I’ve spent a better part of today, playing with #Twitter’s internal API and trawling through GitHub for examples of the apps that use it. I think I’ve learned enough to try and code something up. This thread will be my notebook and a journal.
The minimal objective will be to write an exporter from the following list to OPML, so that I can move most of my feed into an RSS reader. And if I don’t lose the interest by then, I' may even try to write a web app for reading the feed with no frills.
All #twitter API calls require some sort of authentication.
Interestingly, the authorization header seems to be constant. I’m guessing this identifies the request as coming from Twitter’s own web UI:
authorization: Bearer AAAAAAAAAAAAAAAAAAAAANRILgAAAAAAnNwIzUejRCOuH5E6I8xnZz4puTs%3D1Zv7ttfk8LF81IUq16cHjhLTvJu4FA33AGWWjCpTnA
The actual authentication happens elsewhere.

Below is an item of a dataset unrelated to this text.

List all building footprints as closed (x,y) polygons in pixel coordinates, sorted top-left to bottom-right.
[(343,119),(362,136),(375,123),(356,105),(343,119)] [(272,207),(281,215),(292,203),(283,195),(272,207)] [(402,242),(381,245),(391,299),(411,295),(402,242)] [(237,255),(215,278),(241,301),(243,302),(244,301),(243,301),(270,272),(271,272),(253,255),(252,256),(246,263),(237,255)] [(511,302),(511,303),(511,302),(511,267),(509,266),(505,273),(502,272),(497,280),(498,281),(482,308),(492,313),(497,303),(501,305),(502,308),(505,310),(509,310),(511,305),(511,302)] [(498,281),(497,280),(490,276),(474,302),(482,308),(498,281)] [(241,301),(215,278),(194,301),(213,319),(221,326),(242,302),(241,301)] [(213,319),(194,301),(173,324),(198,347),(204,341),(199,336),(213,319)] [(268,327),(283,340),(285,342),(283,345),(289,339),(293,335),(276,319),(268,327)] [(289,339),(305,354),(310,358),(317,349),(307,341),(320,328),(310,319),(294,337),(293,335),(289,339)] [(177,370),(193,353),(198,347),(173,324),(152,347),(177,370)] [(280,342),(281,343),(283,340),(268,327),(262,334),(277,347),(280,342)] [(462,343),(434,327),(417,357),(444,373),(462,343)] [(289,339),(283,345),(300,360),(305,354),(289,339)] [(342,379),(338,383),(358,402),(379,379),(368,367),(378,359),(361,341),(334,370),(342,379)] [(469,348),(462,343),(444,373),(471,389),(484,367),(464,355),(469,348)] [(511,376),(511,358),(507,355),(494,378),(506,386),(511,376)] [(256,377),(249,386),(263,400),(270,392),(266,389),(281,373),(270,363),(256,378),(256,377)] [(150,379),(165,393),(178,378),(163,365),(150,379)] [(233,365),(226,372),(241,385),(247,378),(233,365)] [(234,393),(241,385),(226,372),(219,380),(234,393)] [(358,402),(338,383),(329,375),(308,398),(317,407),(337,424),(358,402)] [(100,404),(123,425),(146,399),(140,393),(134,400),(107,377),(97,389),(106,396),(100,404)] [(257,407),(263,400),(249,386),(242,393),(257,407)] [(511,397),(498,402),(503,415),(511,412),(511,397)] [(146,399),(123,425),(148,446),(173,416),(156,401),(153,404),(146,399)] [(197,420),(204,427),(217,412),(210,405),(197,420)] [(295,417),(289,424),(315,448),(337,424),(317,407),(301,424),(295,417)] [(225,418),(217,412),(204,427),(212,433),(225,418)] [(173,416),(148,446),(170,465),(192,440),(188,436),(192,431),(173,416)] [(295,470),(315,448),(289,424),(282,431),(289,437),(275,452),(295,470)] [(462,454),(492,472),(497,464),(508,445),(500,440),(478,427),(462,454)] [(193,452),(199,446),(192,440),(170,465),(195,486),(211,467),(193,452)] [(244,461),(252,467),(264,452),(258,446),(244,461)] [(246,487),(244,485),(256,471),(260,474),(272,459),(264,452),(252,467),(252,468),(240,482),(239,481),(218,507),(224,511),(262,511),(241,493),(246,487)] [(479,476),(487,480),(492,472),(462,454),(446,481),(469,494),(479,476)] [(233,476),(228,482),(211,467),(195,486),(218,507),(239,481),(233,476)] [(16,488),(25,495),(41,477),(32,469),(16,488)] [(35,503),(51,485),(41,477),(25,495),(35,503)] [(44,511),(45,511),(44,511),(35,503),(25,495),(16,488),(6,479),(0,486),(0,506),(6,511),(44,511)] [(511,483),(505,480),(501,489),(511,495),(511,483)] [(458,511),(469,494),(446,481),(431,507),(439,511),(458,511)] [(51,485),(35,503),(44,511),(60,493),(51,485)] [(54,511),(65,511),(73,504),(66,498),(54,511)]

For guest sessions, you need a `x-guest-token: 1649859312251027458` header, where there token is obtained by a separate call. Only a subset of calls are available in this mode. For the rest, you need to have a cookie from the logged in user:
cookie: auth_token=1234567890abcdef58dc6829393d4604b9e37c8a; ct0=1234567890abcdef0b09e38a20dcdd5cb6ec4cf8f2ba357187cda008b0f39273308a6b7ef6d318f609bc83563709c247e51daad090a116d775ef1fa55074cf5c235893a45f99d1cc49ac4fe61fec238d;
x-csrf-token:
1234567890abcdef0b09e38a20dcdd5cb6ec4cf8f2ba357187cda008b0f39273308a6b7ef6d318f609bc83563709c247e51daad090a116d775ef1fa55074cf5c235893a45f99d1cc49ac4fe61fec238d
Note that the `x-csrf-token` is the same as the `ct0` cookie.
Both are obtained through a somewhat involved login workflow shown in https://github.com/trevorhobenshield/twitter-api-client/blob/main/twitter/login.py
As for the API calls themselves, https://github.com/fa0311/TwitterInternalAPIDocument and https://github.com/fa0311/twitter-openapi seem to be the closest there is to documentation. I think this should be fine for my purposes.
The two calls I need are /sLVLhk0bGj3MVFEKTdax1w/UserByScreenName and /IWP6Zt14sARO29lJT35bBw/Following. Unfortunately, the second one is not available with a guest token, so I’ll have to deal with the login workflow 😒
Back at it again...
Twitter's login flow is weird. For one, rather than just sending login/password and getting the cookie, it is actually a series of API calls. Also, the purpose of some of the steps is not apparent, like LoginJsInstrumentationSubtask or AccountDuplicationCheck. No idea what those mean, but I can cargo-cult them.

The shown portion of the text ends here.